Re: Guessing?

From: Marshall <marshall.spight_at_gmail.com>
Date: Mon, 14 Jul 2008 09:45:47 -0700 (PDT)
Message-ID: <d6441eb1-00f2-4aa2-a97c-42ebaab2fa30_at_e53g2000hsa.googlegroups.com>


On Jul 13, 9:07 am, JOG <j..._at_cs.nott.ac.uk> wrote:
>
> >> The greatest weakness in the entire debate, however,
> >> is the capacity issue. Lack of computing capacity is
> >> a complete explanation for what computers can't do (yet.)
>
> <splutter/>
>
> Ok, this one is just ridiculous. Lets take the bastion of good old
> fashioned AI - chess.
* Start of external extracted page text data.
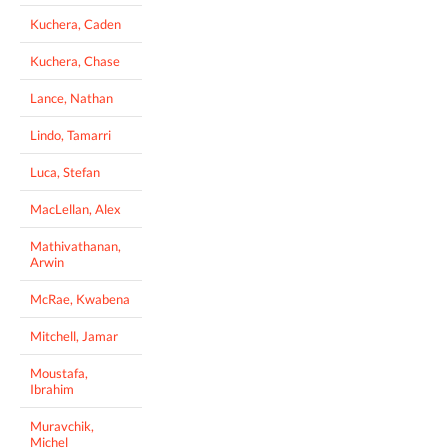
Kuchera, Caden
Kuchera, Chase
Lance, Nathan
Lindo, Tamarri
Luca, Stefan
MacLellan, Alex
Mathivathanan,
Arwin
McRae, Kwabena
Mitchell, Jamar
Moustafa,
Ibrahim
Muravchik,
Michel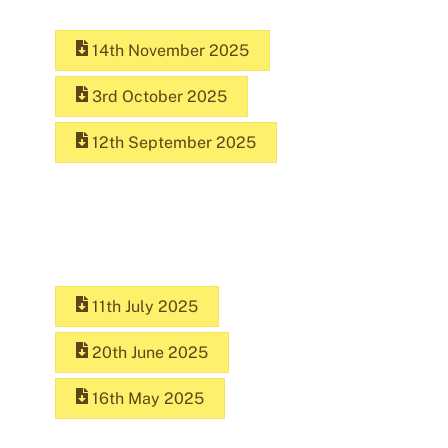
14th November 2025
3rd October 2025
12th September 2025
11th July 2025
20th June 2025
16th May 2025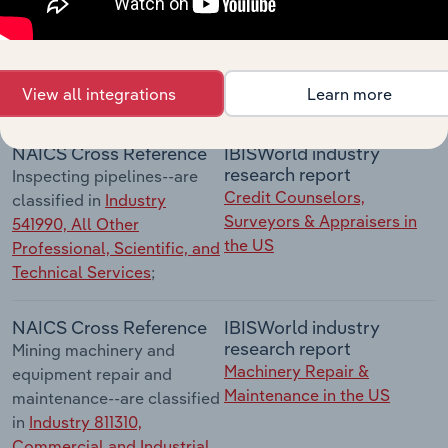
contract or fee basis--are
classified in
Industry
541360, Geophysical
Surveying and Mapping
View all integrations
Learn more
Services
;
NAICS Cross Reference
IBISWorld industry
research report
Inspecting pipelines--are
Credit Counselors,
classified in
Industry
Surveyors & Appraisers in
541990, All Other
the US
Professional, Scientific, and
Technical Services
;
NAICS Cross Reference
IBISWorld industry
research report
Mining machinery and
Machinery Repair &
equipment repair and
Maintenance in the US
maintenance--are classified
in
Industry 811310,
Commercial and Industrial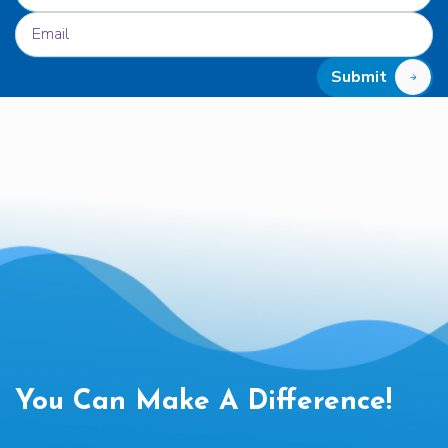
Submit
You Can Make A Difference!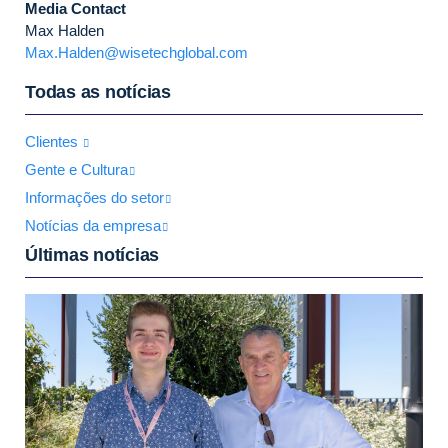
Media Contact
Max Halden
Max.Halden@wisetechglobal.com
Todas as notícias
Clientes
Gente e Cultura
Informações do setor
Notícias da empresa
Últimas notícias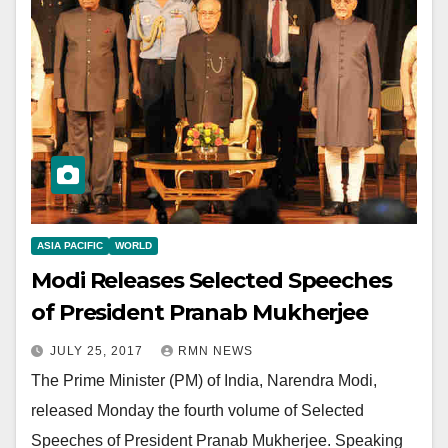
ASIA PACIFIC
WORLD
Modi Releases Selected Speeches
of President Pranab Mukherjee
JULY 25, 2017
RMN NEWS
The Prime Minister (PM) of India, Narendra Modi,
released Monday the fourth volume of Selected
Speeches of President Pranab Mukherjee. Speaking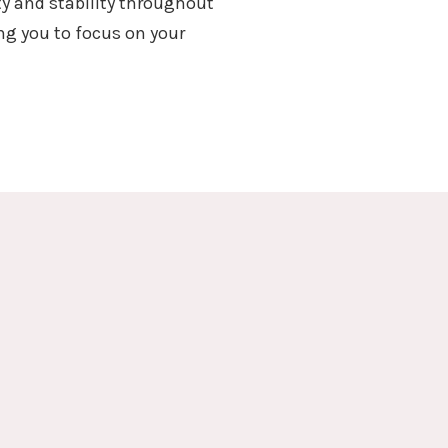
ty and stability throughout
ng you to focus on your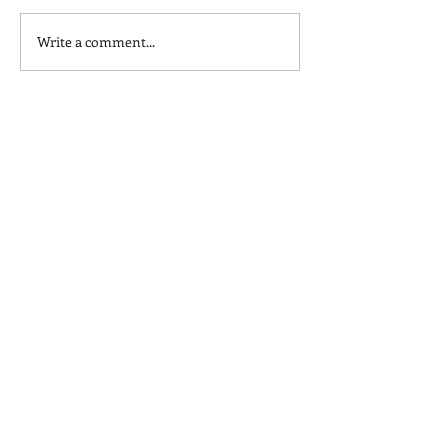
Write a comment...
Is Red Dye 40
Kids and Baby N
Contributing to Behavioral
Sunscreen Swa
Issues?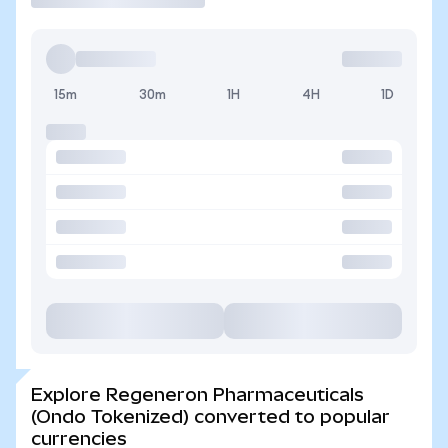
15m
30m
1H
4H
1D
Explore Regeneron Pharmaceuticals
(Ondo Tokenized) converted to popular
currencies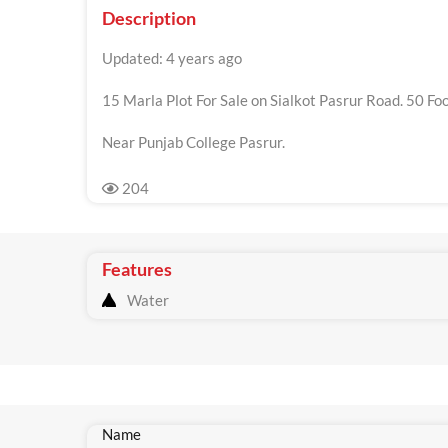
Description
Updated: 4 years ago
15 Marla Plot For Sale on Sialkot Pasrur Road. 50 Foo
Near Punjab College Pasrur.
204
Features
Water
Name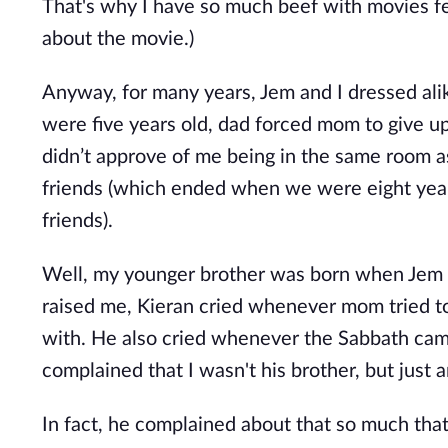
That's why I have so much beef with movies feat
about the movie.)
Anyway, for many years, Jem and I dressed al
were five years old, dad forced mom to give u
didn’t approve of me being in the same room a
friends (which ended when we were eight year
friends).
Well, my younger brother was born when Jem a
raised me, Kieran cried whenever mom tried to 
with. He also cried whenever the Sabbath cam
complained that I wasn't his brother, but just an
In fact, he complained about that so much th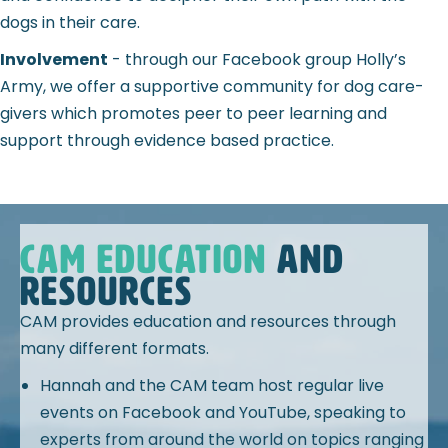
dogs in their care.
Involvement
- through our Facebook group Holly’s
Army, we offer a supportive community for dog care-
givers which promotes peer to peer learning and
support through evidence based practice.
CAM EDUCATION
AND
RESOURCES
CAM provides education and resources through
many different formats.
Hannah and the CAM team host regular live
events on Facebook and YouTube, speaking to
experts from around the world on topics ranging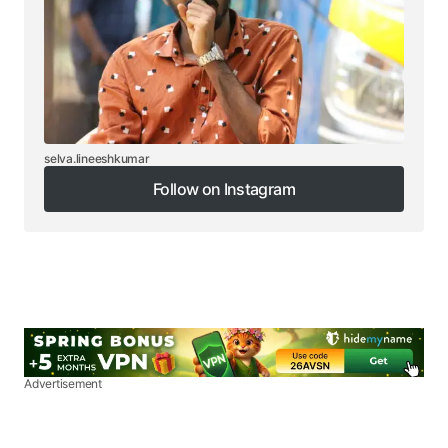
selva.lineeshkumar
Follow on Instagram
Follow on Instagram
Advertisement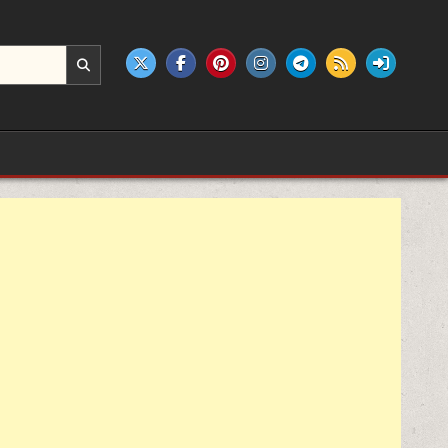
e products.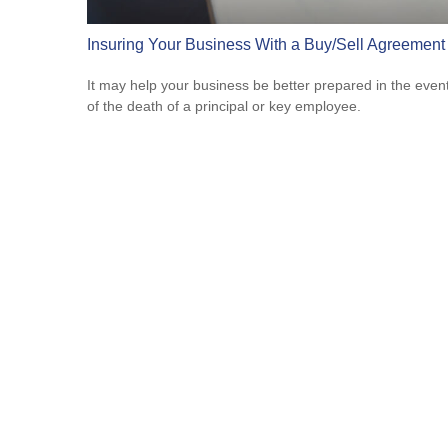
Insuring Your Business With a Buy/Sell Agreement
It may help your business be better prepared in the even
of the death of a principal or key employee.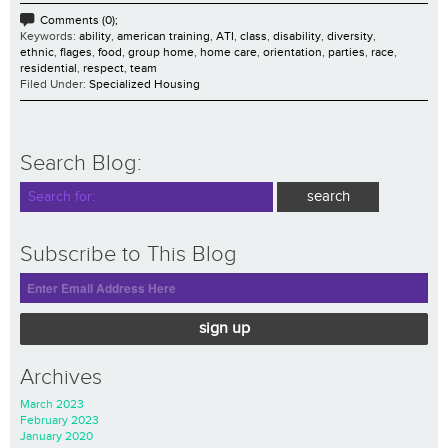
Comments (0);
Keywords:
ability
,
american training
,
ATI
,
class
,
disability
,
diversity
,
ethnic
,
flages
,
food
,
group home
,
home care
,
orientation
,
parties
,
race
,
residential
,
respect
,
team
Filed Under:
Specialized Housing
Search Blog:
Subscribe to This Blog
sign up
Archives
March 2023
February 2023
January 2020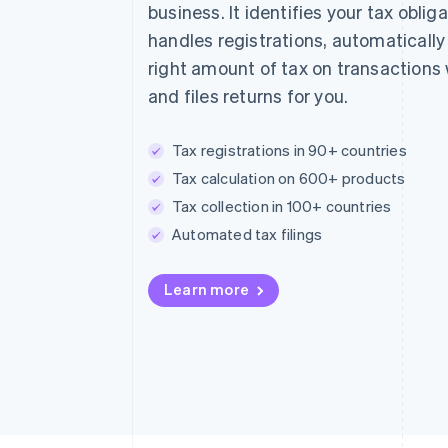
business. It identifies your tax obliga
handles registrations, automatically
right amount of tax on transactions
and files returns for you.
Tax registrations in 90+ countries
Tax calculation on 600+ products
Tax collection in 100+ countries
Automated tax filings
Learn more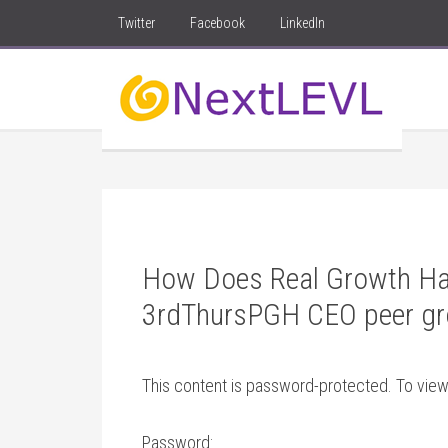
Twitter
Facebook
LinkedIn
How Does Real Growth Ha
3rdThursPGH CEO peer gr
This content is password-protected. To view
Password: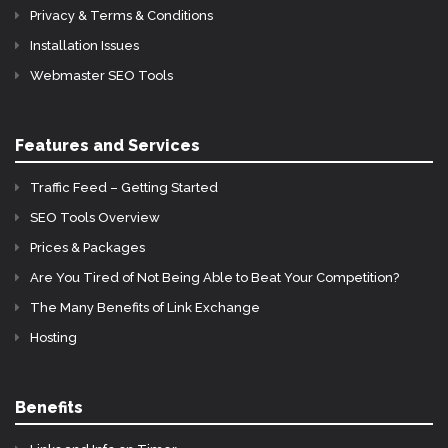
Privacy & Terms & Conditions
Installation Issues
Webmaster SEO Tools
Features and Services
Traffic Feed – Getting Started
SEO Tools Overview
Prices & Packages
Are You Tired of Not Being Able to Beat Your Competition?
The Many Benefits of Link Exchange
Hosting
Benefits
In the 90's the chess AI "deep blue" was
> processing over 200 million board positions a second. That's right.
> 200 millions every single second. Let's compare that to a grand
> master, who can examine about 8. Yup, that's 199,999,992 less
> positions per second than the AI.

Hey! You've been complaining about the other side's simplistic analyses, but here you're doing exactly the same thing. Deep Blue included special purpose hardware for playing chess, as well as dozens of general purpose CPUs. And you're claiming it's looking at 25 million times as many positions per second. Yet, Deep Blue lost to Kasparov, and Deeper Blue only just managed to eke out a victory. So, the 25 million number is crap, isn't it? It appears the human and the machine are roughly at parity, in terms of chess playing ability. And Kasparov is a general-purpose machine, capable of doing things that Deep Blue can't, like ride a bike.

One lone human has *way* more processing power than today's computers. This is a sufficient explanation of their difference in cognitive ability.